■ **やること**:
起業についてのインタビューの続きを、最後の発言のあとから書いてください。

大久保:2019年に起業されたとうかがいましたが、事業内容について、詳しく聞かせていただけますか。

澤田:はい。「共感を軸に広がるコミュニティの実現」をミッションに、さまざまなワークショップを企画・実行しています。具体的には、アート思考ワーク、北米VC共同ワーク、市民参加型ワークショップ、自治体・地域巻き込み型ワークショップなどです。

バックキャスティング(※1)という発想法でゴールであるイノベーションの実現を目指し、そのプロセスを共にしていきます。最終的に目指しているのは、イノベーションの実現とソーシャルグッド(社会課題の解決)です。

また、カンパニービルダーとして会社を作ったり、組織変革・企業拡大といった目的に向けて大企業の活性化のための伴走といったこともしています。

※1 現状から未来を予想するフォアキャスティングの逆で、未来のあるべき姿から現状を考える発想法。

大久保:どのようにして起業することになったのでしょうか。

澤田:日本の大手企業で新規事業の開発に長年関わってきましたが、「これは事業として進めるのが難しいな」と感じる局面が共通してありました。経営陣からオーナーシップ(権限)を持って進めることを求められるのですが、実際に動いていると企業側のガバナンス(管理)が効きすぎていてみんなオーナーシップを持っていないんです。自分自身もオーナーシップを持って社会課題を解決することができませんでした。

そこで、それなら自分が大企業から外に出て、オーナーシップを持ち、大企業ではやりにくいことを共通の出島にしてしまえばいいと思ったことがきっかけで、起業に至りました。

大久保:わたしも澤田さんも大企業を出て起業したわけですけれど、澤田さんは大企業を変えたい、活性化したいという思いがあるわけですね。

■ **表示される情報**:

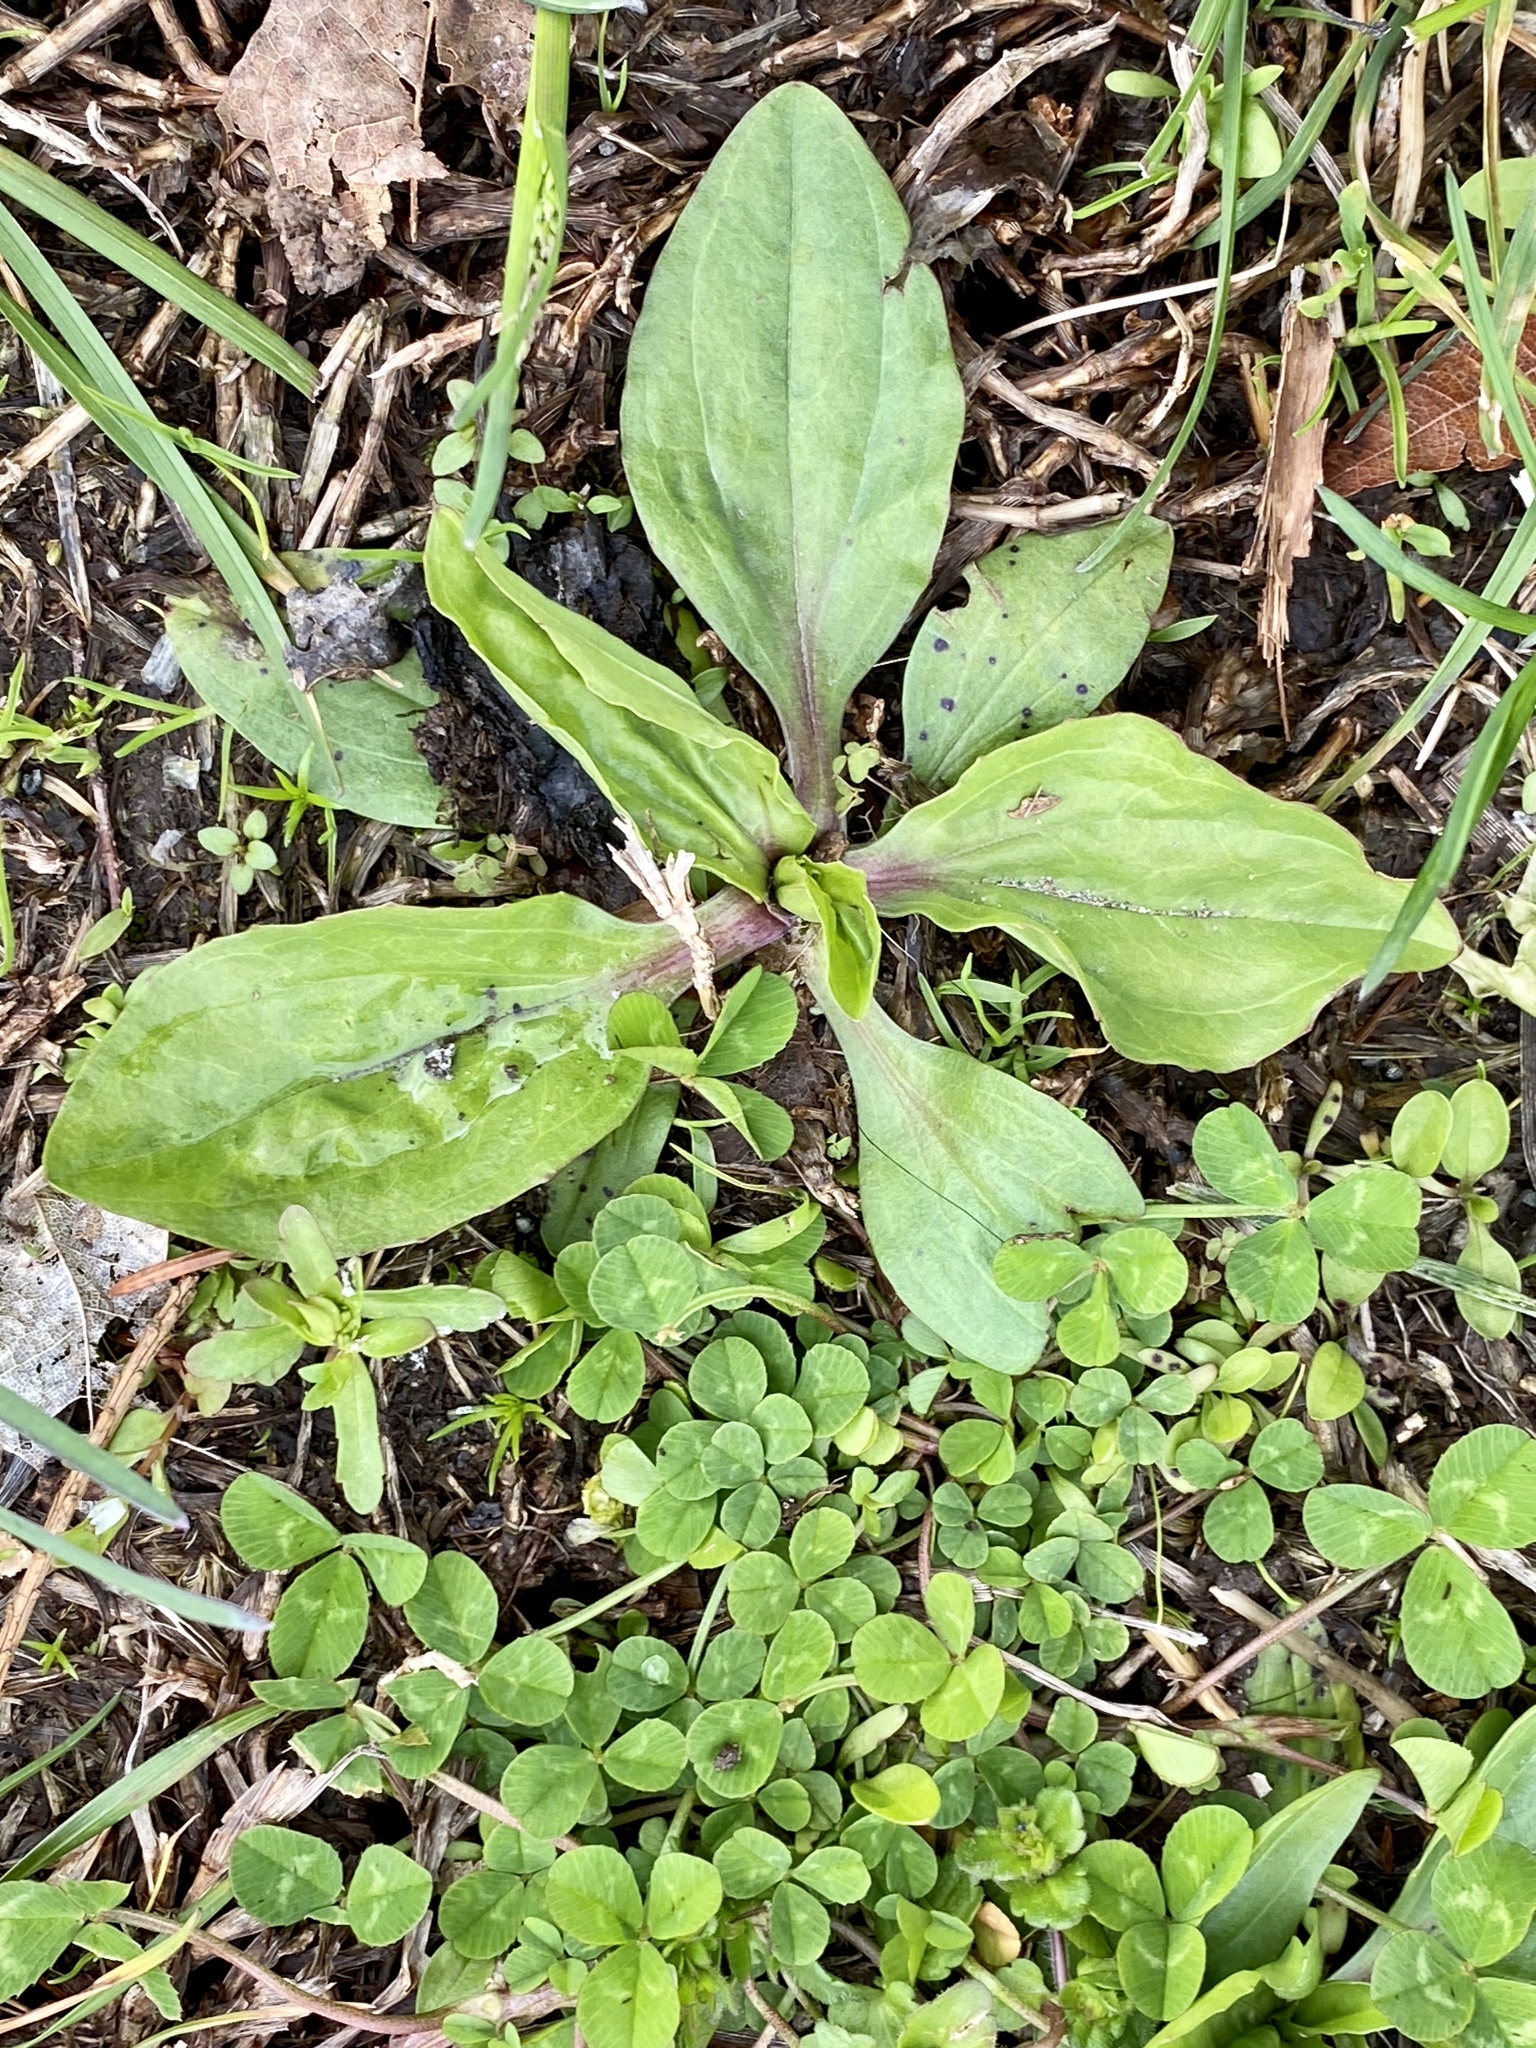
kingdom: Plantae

■ **正しい答え**:
澤田:そうですね。日本の大企業はダメだ、という発想で起業するのもいいですが、それでは社会実装にならず、結果としてイノベーションには結びつきません。社会的課題を解決しようと思うと、大企業を活性化することが必要になってきます。

ワークショップを通して、業種を超え、複数社で集まって社会課題の解決をしませんかということを提案しています。グローバルに活動していて、例えばアメリカのAIチャットボットのベンチャー企業の日本展開を検討するといったプロジェクトもあります。

例えば会社を作るというように、形にしないと変化は起こりにくいといえます。アートで心を癒し、自尊心を育む事業に取り組む528という会社を作ったのですが、社長はJAZZピアニストであり、音楽療法士でもあります。会社設立後約1年が経つのですが、大手企業と軒並み契約を結んでおり、形にする重要性や民主化というキーワードを体現してくれている存在です。

大久保:資金としてはどのように獲得しているのですか?

澤田コンサルやイノベーションの伴走ということで、大企業からいただいているものをベースに回しています。創業時なので借入もしています。

自分のストーリーを持つことが何よりも大事

大久保:オープンイノベーションという言葉が流行って久しいですが、あまりうまくいっていないように感じます。どう思われますか。

澤田誤訳というか、技術革新だと誤解されていることも多く、なかなか日本企業に浸透するのは難しいと感じます。日本でイノベーションを起こすのは難しいので、海外で黒船を作って輸入するほうがいいというアドバイスをもらったこともあります。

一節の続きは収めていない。